Here are the steps in code, for getting densities based on the Sepal.Width variable in the iris data.
# Step 1: remember the parameters: mean (mu) and standard deviation (sigma)
# Step 2: calculate those parameter values from your data
mu <- mean(iris$Sepal.Width)
sigma <- sd(iris$Sepal.Width)
# Step 3: compute the densities for the observed values, using these parameter values
y_densities <- dnorm(iris$Sepal.Width, mean = mu, sd = sigma)Finally, in order to plot the theoretical curve on top of the data, we need to do what we did above, plotting a histogram on the density scale, and then adding a layer for the theoretical densities we just computed.

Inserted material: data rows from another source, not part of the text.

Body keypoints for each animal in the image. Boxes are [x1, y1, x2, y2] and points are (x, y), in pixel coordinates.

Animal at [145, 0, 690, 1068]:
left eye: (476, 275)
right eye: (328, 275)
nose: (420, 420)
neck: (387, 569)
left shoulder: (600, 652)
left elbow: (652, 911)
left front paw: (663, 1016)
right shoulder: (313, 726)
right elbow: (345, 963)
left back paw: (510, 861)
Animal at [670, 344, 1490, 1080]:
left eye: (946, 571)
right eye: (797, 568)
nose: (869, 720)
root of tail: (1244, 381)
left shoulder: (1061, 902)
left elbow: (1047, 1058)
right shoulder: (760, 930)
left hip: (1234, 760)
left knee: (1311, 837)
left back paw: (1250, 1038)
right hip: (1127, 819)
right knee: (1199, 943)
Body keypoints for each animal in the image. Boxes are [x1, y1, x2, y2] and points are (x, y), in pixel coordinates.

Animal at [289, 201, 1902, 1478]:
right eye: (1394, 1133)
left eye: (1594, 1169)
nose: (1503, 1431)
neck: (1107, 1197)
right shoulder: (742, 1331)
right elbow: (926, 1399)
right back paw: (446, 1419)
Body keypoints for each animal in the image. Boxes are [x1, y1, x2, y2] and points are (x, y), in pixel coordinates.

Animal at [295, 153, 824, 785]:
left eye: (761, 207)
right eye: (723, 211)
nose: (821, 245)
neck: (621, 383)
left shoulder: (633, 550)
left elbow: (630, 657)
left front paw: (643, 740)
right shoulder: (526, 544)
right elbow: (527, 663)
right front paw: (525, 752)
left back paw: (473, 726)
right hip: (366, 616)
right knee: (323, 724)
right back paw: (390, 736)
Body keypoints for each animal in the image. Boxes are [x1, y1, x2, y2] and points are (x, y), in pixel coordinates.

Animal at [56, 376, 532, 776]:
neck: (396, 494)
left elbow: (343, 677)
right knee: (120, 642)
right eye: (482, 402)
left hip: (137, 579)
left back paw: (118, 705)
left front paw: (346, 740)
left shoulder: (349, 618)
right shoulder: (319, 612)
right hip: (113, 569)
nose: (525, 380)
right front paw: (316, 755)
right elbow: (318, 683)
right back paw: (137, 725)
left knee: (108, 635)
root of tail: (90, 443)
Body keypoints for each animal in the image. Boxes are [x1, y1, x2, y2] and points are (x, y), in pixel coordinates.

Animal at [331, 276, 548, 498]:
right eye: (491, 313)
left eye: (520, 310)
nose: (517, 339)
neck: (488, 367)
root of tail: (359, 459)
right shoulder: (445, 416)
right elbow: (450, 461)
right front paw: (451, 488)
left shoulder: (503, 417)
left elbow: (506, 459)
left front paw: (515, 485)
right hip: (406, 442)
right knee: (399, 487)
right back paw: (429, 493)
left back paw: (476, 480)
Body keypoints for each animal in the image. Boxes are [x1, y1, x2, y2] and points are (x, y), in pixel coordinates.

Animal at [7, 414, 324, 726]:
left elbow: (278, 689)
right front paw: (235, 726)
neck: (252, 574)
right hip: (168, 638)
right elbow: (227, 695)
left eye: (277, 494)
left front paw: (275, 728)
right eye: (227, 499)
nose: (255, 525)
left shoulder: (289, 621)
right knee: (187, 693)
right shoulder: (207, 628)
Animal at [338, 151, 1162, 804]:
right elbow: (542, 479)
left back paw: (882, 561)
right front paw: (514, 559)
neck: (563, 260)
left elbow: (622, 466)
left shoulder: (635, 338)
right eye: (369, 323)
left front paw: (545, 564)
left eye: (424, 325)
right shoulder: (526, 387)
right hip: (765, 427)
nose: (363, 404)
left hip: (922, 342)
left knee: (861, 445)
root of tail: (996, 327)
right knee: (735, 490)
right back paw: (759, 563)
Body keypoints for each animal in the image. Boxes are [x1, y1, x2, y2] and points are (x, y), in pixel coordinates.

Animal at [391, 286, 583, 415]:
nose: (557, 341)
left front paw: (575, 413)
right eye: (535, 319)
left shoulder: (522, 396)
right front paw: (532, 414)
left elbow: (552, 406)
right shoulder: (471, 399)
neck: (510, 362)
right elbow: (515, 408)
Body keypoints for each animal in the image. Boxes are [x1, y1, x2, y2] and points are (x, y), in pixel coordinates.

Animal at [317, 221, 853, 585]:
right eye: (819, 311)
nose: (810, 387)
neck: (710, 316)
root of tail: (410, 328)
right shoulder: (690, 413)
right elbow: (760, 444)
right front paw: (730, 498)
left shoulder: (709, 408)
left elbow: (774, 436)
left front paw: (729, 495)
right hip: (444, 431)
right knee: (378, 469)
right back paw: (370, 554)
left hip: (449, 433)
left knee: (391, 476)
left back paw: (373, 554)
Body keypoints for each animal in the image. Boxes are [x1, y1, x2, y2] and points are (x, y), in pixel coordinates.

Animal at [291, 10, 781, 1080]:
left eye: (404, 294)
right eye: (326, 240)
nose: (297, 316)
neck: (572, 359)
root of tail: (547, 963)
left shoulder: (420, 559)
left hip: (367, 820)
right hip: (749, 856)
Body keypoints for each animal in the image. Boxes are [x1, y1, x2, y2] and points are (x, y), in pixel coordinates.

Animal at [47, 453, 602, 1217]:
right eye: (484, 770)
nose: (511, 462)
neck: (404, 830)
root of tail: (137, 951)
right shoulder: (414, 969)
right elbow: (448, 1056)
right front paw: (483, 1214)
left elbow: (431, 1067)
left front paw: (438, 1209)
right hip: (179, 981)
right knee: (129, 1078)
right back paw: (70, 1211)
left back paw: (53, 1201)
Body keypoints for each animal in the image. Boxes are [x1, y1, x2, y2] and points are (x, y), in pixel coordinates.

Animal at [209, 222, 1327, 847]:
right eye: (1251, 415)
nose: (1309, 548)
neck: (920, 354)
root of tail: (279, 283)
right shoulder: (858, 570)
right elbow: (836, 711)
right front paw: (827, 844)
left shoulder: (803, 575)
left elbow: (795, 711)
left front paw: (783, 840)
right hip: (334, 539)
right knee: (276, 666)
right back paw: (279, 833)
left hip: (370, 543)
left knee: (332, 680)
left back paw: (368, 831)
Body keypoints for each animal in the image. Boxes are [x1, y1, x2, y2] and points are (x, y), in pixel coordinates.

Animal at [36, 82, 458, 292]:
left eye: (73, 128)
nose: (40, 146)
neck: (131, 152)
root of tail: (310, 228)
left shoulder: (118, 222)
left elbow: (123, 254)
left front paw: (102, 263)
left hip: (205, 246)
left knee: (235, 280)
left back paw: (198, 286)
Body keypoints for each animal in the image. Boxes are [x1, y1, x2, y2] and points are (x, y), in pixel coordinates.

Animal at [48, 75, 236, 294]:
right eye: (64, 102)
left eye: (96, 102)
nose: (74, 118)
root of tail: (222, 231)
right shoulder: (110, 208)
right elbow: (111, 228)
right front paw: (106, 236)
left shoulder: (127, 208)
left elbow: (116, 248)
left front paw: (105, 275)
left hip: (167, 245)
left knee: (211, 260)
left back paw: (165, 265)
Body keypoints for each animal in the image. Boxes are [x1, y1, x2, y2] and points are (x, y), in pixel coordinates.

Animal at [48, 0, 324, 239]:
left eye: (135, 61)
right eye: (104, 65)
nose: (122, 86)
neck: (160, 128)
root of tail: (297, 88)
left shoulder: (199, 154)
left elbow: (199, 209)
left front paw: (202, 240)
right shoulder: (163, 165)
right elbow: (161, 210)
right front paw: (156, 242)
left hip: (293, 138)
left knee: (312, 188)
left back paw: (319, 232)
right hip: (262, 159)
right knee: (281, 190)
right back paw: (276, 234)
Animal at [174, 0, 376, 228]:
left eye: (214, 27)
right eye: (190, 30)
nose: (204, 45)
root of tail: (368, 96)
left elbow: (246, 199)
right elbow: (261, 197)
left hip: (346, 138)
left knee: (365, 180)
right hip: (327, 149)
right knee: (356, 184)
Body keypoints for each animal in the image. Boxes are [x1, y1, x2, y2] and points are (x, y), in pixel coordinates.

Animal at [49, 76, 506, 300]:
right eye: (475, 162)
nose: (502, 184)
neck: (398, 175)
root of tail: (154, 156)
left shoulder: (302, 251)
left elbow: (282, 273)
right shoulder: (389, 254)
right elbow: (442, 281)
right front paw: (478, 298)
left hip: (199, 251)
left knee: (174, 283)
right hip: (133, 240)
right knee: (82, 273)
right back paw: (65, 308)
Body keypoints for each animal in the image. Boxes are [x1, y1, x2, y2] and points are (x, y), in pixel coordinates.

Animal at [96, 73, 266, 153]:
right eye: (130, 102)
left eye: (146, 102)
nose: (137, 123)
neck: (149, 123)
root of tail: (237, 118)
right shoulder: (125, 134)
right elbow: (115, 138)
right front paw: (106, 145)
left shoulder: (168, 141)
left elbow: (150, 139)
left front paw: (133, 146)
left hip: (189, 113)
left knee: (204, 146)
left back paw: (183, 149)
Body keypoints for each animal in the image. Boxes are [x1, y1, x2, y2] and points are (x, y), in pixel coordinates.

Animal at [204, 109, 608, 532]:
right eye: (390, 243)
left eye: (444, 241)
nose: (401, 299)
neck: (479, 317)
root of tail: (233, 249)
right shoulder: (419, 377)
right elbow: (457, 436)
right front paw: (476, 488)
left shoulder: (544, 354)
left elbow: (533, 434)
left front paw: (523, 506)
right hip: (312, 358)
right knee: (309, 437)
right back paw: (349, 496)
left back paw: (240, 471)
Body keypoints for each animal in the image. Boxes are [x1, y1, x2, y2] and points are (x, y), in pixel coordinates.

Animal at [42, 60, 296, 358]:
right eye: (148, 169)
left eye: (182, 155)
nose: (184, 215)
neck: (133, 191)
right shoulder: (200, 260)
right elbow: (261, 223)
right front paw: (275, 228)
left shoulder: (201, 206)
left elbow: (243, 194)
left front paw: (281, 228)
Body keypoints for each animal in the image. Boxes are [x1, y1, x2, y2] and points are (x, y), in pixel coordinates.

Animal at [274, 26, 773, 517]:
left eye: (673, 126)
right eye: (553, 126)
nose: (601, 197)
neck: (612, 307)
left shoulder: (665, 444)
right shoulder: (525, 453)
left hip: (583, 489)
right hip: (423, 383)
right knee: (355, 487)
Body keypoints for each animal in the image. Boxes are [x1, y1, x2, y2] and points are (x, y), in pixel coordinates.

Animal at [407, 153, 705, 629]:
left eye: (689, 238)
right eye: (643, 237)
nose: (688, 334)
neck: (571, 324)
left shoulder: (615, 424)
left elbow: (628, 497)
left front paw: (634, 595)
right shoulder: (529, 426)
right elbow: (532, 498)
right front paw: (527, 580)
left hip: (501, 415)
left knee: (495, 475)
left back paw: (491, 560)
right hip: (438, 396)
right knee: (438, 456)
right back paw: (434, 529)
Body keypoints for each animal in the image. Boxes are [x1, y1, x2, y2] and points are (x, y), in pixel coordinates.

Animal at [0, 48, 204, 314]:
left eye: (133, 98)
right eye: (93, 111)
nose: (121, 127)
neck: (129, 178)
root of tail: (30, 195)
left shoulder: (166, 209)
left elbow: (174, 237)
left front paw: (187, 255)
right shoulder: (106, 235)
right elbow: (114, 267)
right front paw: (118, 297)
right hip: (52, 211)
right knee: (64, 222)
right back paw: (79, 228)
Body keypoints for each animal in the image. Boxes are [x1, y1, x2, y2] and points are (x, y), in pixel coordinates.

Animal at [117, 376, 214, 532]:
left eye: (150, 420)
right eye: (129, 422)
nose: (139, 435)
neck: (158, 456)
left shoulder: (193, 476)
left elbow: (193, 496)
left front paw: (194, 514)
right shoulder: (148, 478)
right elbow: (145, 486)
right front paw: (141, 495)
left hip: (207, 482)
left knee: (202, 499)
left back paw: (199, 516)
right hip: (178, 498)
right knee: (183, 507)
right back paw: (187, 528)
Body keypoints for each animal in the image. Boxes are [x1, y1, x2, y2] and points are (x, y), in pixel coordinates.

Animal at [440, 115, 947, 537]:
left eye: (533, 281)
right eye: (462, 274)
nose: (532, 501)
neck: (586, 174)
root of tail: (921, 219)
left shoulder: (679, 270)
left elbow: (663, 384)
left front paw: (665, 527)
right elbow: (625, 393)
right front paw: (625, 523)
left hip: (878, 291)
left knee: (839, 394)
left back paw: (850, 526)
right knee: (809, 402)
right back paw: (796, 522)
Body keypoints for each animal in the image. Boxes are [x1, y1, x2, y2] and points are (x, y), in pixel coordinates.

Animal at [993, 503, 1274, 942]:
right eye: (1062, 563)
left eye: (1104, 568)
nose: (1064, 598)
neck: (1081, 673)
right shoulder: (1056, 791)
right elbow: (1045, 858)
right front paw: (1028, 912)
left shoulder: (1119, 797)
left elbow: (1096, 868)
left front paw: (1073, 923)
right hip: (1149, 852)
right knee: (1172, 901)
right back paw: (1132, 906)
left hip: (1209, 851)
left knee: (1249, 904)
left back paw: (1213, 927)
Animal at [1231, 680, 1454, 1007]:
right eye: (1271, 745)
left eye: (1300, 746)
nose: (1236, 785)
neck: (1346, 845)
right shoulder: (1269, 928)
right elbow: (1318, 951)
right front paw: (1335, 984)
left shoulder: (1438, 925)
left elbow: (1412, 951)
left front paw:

ggplot(iris, aes(Sepal.Width)) +
geom_histogram(aes(y = after_stat(density)), binwidth = 0.1) +
geom_line(aes(y = y_densities))
The line that is being plotted (based on the theoretical densities) show what shape we should see, if our data indeed followed a normal distribution. In this case, you can see that the curve seems pretty close to the histogram bars, except for that big “spike” in the middle. But overall this is not terrible.
Compare this to if we took the same steps with the Petal.Length variable:
# Step 2: get the mean and sd of the variable we are examining
mu <- mean(iris$Petal.Length)
sigma <- sd(iris$Petal.Length)
# Step 3: compute the densities for the observed values
y_densities <- dnorm(iris$Petal.Length, mean = mu, sd = sigma)
# Step 4: plot
ggplot(iris, aes(Petal.Length)) +
geom_histogram(aes(y = after_stat(density)), binwidth = 0.1) +
geom_line(aes(y = y_densities))
We already noticed that this distribution was decidedly non-normal since it was clearly bimodal. But what this illustrates is how off we would be if we just calculated summary stats and blindly assumed it followed a normal distribution.
In general, this method of comparing empirical distributions (shown above in the histograms) with theoretical distributions (shown as a line, computed using a density function) can help us to explore and understand our data, and it can help us avoid mistakes like making assumptions that don’t hold up.
At this point, we have developed a lot of tools in order to explore single variables, and with a combination of plots and summaries, we can examine our numerical (continuous or interval) variables in the process of performing exploratory data analysis (EDA).
Being able to compare empirical (observed) data distributions to theoretical distributions like the normal distribution is a powerful way for us to check our assumptions. Maybe we have expectations that our variables should be normally distributed, or maybe we have no idea and we just want to check. Using the techniques explained here will let us do that.
This was a long tutorial, but it’s worth spending some time on it, because the concepts we are covering here are foundational for our next steps.
The final tutorial you should check out in this Unit is much shorter, and it discusses the “how”s and “why”s of transforming variables, focusing on logarithmic transformations.
Good luck, and as always, keep asking questions!